A pesar de estos efectos positivos en la región, la factura que dejará el coronavirus para el norte de África y Oriente Medio va a ser muy abultada. “La mayor parte de las inversiones en la zona las hacían los países productores de petróleo y ahora las han reducido como consecuencia de la pandemia”, ha indicado Carlos Conde, director de la división de Oriente Medio y Norte de África de la OCDE durante su intervención en la sesión.

Participantes

Aunque la expansión de la pandemia en los países árabes ha sido hasta el momento menor de lo esperado, sus consecuencias económicas están siendo muy importantes como resultado de la confluencia de múltiples crisis y su impacto en las principales fuentes de recursos para estos países: las rentas del petróleo, las inversiones, las remesas y el turismo. Si la OCDE prevé una caída de las inversiones a nivel global del 30% para este año, en los países árabes este descenso podrá llegar al 45%, según Naciones Unidas, alcanzando cifras incluso mayores en países como Túnez, donde se reducirán un 82,3% según el FMI.

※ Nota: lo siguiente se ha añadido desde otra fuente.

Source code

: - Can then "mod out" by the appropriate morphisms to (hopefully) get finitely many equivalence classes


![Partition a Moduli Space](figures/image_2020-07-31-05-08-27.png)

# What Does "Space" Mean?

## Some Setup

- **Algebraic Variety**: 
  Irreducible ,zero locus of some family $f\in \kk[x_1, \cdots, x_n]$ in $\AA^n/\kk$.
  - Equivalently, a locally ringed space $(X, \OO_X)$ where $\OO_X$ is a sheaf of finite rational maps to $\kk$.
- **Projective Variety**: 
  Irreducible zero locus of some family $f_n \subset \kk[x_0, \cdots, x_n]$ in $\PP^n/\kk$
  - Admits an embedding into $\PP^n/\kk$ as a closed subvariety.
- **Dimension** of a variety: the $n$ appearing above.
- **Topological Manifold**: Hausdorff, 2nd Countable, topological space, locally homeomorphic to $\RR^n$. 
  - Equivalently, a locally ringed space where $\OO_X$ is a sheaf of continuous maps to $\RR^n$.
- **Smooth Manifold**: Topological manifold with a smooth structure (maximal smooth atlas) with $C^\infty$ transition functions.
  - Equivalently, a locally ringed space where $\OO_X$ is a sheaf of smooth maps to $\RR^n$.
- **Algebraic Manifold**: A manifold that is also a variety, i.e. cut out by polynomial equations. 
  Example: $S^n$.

También las cadenas de suministros e intercambios entre las dos orillas del Mediterráneo se han visto perjudicadas como consecuencia de la COVID-19. “Hemos notado una ralentización de las importaciones desde el norte de África a España de automóviles y textil y se han fortalecido las exportaciones de carne a países como Arabia Saudí y Jordania. Aún está por ver si estas tendencias se consolidan a lo largo del tiempo”, ha explicado Luis Moreno, del Ministerio de Industria.

Los cambios de tendencia no quitan que la situación originada por la pandemia vaya a ser muy difícil de corregir a corto plazo. En 2020 ha tenido lugar una caída de las inversiones, algo que ya estaba ocurriendo antes de la expansión de la COVID-19. “Por dar una nota positiva, creo que este tiempo supone una oportunidad para acelerar la digitalización. En Marruecos, Túnez y Egipto se han dado pasos enormes en innovación en estos tres meses. Todavía es un fenómeno muy urbano, pero es un campo en el que las organizaciones pueden invertir para ayudar a la reconstrucción”, ha señalado Roger Albinaya, director del departamento de Políticas Regionales del Mediterráneo y Desarrollo en el Instituto Europeo del Mediterráneo y profesor de Economía.

Gráfico


Gráfico que muestra las importaciones y exportaciones intercambiadas entre España y Marruecos desde 2011 hasta 2018

La digitalización de la economía también supone la gran oportunidad de diversificar las actividades económicas en estos países, una cuestión pendiente para muchas naciones de la región. “Ha llegado la hora de reforzar el consumo y el sector servicios”, ha explicado Albinaya. Otro problema que será necesario atajar es la informalidad del empleo, en Líbano llega al 75% y en Marruecos al 63%, y la falta de inclusión de las mujeres en el mercado de trabajo.

A pesar de los retos que quedan por delante, la crisis de la COVID-19 ha mostrado ciertas fortalezas en estos países. Las Administraciones han actuado con muchísima rapidez cerrando fronteras y tratando de evitar que los contagios se expandieran sin control. Esta ágil actuación ha contenido la cifra de muertes e infectados y muchos países ahora comienzan la desescalada. Con el objetivo de salvar la temporada turística, Túnez reabrió sus fronteras el pasado 27 de junio y Egipto ha hecho lo mismo el 1 de julio.